**Assignment:**
A faithful copy of the data is the goal; set it down exactly, without the images.

**Information supplied:**
======

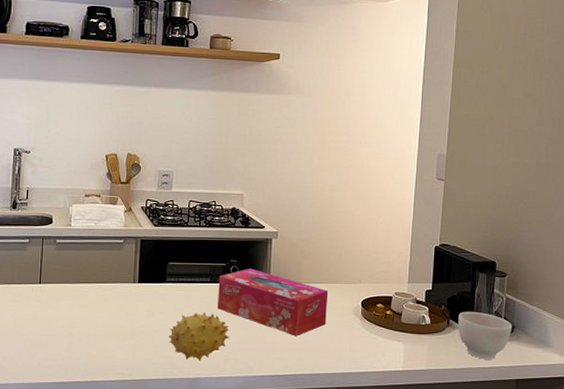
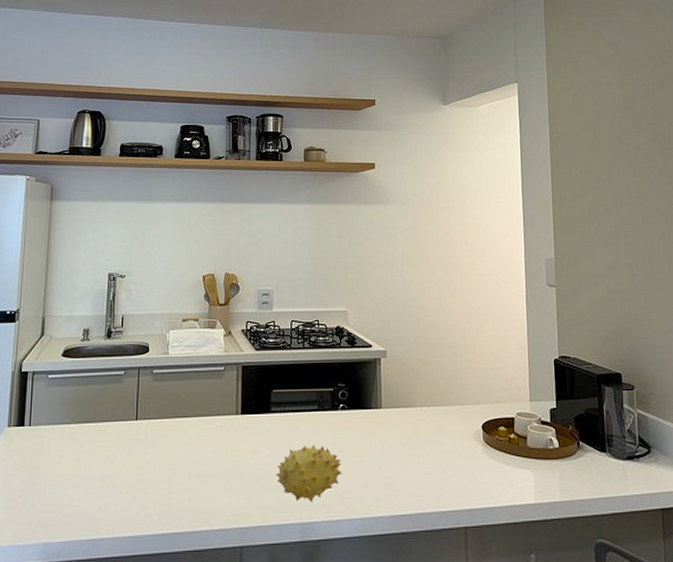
tissue box: present [217,268,329,337] -> none [327,392,446,469]
bowl: present [458,311,512,359] -> none [589,430,649,486]

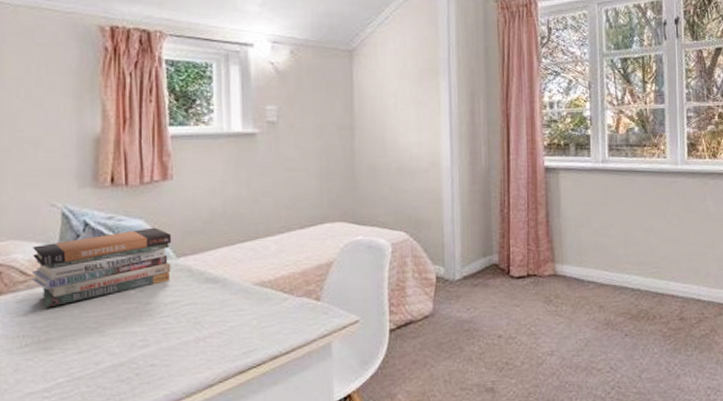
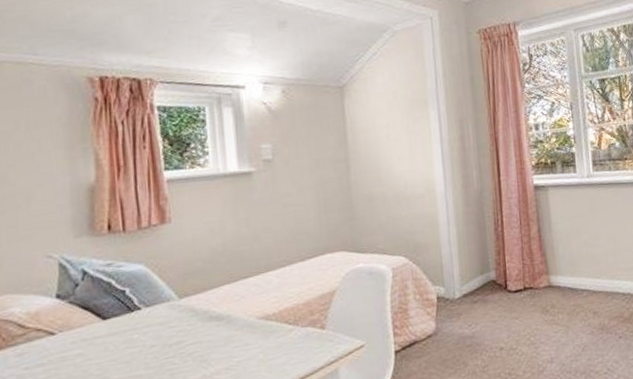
book stack: present [32,227,172,308] -> none [30,270,174,359]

======

**Written solution:**
tissue box: present [217,268,329,337] -> none [327,392,446,469]
bowl: present [458,311,512,359] -> none [589,430,649,486]

book stack: present [32,227,172,308] -> none [30,270,174,359]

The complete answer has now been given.